Carissa feeds me. Wow. First #10.
3:30pm The family and I can spend time with each other. Everyone is here: Lucy, all four girls, and all three boyfriends. It’s like a deathbed scene from Macbeth, only without the jealousy, bitterness, and waiting for the old man to die.
Just as well because I don’t have any pithy sayings or wise words for them.
On the contrary, everyone is in high spirits. We’re bantering as ever. I expect that each of them will feel the pressure in their own way and own time. Despite the speedy care, and fantastic prognosis, this was a near-death experience of someone very close to each of them.
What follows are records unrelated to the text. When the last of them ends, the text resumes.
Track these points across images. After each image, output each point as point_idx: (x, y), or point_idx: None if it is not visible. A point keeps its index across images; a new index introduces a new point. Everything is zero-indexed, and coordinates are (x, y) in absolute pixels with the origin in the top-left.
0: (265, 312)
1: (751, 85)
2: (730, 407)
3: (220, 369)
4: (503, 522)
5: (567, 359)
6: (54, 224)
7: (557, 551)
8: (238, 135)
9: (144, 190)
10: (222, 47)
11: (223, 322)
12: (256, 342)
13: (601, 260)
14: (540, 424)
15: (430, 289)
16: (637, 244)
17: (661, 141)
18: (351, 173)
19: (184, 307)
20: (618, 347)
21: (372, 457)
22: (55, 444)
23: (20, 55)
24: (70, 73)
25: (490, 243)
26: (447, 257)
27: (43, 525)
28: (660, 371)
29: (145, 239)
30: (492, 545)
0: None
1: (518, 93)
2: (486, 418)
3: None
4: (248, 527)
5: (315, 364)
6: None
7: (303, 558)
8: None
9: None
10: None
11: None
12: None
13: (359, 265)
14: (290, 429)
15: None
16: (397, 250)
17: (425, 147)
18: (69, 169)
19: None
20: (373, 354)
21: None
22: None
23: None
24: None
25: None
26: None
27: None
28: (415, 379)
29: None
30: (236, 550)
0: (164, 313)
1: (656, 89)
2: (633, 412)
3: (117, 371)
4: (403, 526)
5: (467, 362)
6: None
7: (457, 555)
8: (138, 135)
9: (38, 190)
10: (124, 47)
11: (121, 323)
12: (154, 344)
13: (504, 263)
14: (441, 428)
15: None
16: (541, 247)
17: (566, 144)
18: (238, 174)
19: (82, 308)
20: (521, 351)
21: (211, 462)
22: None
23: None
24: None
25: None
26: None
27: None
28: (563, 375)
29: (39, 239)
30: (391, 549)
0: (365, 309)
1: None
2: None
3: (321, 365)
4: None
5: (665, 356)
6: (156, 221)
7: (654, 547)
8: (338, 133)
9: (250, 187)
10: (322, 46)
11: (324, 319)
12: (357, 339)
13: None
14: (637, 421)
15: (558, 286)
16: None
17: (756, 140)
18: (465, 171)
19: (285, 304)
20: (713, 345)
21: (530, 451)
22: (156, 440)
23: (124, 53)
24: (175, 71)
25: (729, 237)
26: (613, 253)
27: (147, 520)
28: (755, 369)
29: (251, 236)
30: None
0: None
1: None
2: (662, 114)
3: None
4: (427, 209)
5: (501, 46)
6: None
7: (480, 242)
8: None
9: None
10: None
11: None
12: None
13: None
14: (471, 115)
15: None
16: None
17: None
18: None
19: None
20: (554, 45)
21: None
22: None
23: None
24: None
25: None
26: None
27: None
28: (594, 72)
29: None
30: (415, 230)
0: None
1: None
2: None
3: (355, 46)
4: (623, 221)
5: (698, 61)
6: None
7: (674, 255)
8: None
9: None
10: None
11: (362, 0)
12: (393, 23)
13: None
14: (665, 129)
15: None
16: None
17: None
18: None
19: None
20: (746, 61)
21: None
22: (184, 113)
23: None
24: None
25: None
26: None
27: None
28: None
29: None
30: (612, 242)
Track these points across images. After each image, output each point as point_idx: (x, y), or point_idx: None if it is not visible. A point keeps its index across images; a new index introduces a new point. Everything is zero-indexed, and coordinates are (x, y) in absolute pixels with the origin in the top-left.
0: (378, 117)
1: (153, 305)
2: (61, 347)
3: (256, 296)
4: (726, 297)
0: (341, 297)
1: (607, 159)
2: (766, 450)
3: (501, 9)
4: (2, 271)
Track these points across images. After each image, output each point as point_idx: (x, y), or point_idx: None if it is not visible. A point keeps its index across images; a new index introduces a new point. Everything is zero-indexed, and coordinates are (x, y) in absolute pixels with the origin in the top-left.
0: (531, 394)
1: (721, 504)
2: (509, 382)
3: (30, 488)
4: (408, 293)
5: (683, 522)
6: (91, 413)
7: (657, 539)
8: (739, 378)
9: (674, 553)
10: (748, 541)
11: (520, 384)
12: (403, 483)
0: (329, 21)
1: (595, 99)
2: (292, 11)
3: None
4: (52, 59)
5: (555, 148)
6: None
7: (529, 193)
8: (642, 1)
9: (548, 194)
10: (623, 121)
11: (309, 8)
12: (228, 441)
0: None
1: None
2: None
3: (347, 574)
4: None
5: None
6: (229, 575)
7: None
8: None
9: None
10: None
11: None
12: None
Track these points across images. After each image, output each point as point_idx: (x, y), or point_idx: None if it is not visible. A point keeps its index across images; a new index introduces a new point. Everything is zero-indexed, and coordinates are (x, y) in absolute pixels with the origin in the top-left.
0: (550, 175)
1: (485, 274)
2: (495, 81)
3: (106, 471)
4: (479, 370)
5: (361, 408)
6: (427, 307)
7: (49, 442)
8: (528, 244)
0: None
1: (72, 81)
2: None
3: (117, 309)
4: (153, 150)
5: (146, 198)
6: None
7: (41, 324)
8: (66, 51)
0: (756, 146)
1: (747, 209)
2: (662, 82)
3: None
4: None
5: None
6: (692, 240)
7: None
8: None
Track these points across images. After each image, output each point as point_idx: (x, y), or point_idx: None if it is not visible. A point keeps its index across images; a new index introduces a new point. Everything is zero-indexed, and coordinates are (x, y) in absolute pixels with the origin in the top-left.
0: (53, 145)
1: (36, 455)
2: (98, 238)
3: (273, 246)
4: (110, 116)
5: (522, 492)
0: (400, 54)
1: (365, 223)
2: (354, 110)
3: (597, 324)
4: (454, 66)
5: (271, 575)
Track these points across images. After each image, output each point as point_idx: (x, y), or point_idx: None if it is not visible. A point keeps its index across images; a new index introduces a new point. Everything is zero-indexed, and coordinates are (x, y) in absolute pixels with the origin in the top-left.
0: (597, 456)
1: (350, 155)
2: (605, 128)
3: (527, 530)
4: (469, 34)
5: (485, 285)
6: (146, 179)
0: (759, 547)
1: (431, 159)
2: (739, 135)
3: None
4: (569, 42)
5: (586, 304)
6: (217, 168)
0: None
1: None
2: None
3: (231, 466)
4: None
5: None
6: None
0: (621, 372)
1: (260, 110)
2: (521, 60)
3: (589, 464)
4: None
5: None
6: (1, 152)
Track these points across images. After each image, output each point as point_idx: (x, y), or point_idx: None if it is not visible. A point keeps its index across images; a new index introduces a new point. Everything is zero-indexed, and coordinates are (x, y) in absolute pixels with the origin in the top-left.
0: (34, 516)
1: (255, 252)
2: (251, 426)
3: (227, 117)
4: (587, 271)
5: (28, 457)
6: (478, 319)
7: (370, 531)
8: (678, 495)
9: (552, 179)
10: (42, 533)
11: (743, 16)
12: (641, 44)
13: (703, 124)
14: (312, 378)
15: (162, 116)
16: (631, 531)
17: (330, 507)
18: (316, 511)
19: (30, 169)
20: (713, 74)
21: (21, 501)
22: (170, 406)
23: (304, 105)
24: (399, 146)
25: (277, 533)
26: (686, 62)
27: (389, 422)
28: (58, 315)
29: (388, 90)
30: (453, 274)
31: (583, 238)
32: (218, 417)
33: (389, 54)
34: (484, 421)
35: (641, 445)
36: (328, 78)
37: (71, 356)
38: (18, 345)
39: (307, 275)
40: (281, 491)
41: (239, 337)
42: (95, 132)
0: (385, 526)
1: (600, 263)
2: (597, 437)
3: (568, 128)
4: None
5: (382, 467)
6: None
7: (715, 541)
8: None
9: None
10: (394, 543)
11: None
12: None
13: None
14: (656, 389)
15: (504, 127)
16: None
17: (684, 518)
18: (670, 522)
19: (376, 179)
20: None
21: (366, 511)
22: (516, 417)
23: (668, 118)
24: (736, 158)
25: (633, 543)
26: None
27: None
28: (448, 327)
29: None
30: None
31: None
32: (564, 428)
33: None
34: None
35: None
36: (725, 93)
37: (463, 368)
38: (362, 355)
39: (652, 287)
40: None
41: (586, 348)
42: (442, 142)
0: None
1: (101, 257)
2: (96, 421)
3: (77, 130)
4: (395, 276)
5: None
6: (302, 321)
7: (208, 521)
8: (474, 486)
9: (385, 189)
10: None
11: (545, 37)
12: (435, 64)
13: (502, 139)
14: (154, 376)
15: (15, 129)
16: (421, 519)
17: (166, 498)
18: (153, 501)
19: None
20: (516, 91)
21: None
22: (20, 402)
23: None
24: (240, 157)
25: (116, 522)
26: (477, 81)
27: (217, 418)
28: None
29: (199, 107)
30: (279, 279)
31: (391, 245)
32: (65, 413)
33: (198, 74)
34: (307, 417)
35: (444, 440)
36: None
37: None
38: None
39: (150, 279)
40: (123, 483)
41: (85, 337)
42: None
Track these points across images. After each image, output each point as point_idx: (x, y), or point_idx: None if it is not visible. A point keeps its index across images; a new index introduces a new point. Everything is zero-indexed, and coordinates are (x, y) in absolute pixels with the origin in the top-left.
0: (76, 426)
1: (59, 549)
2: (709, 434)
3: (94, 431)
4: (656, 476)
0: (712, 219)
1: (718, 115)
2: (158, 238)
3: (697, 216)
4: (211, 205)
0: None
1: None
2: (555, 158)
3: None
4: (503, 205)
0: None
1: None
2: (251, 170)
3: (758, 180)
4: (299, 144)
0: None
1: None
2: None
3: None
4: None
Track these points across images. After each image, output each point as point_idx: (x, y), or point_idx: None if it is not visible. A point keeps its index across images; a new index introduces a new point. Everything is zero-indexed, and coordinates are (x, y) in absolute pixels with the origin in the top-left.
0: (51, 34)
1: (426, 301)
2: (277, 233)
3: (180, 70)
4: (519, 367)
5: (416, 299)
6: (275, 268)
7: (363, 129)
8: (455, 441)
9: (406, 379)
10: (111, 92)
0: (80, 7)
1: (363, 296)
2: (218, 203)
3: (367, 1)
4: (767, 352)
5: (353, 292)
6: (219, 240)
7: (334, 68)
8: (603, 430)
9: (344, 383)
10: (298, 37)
With that in mind, however, the family rallied together as they always do. They all support each other, with transport, navigation, meals, emotional care. If you read the family WhatsApp conversation, there’s no change in the cadence, just the content. The humour is as black as ever. Leah suggests I only had a heart attack to get the family together because Amanzi was lamenting July-August as the months we don’t have a family event to celebrate.
It’s not like the family is merely resilient to disaster, but thrives despite what’s happening. Whether things are going well, or up shit creek without a paddle, the family just rolls on. Not resilient vs fragile, rather anti-fragile.
Beyond the family, friends from all over the world and all times of my, Lucy’s and the girls’ lives are reaching out. Connecting. Some are continuing conversations, some re-initiating contact, and some meeting others for the first time.
I know that over the coming days and weeks it’s this vast caring network that is going to make the difference for my recovery.
HTSAHA #10 Build an anti-fragile network of family and friends
And I honestly can’t tell you how to do that, except it takes time and investment in peoples lives.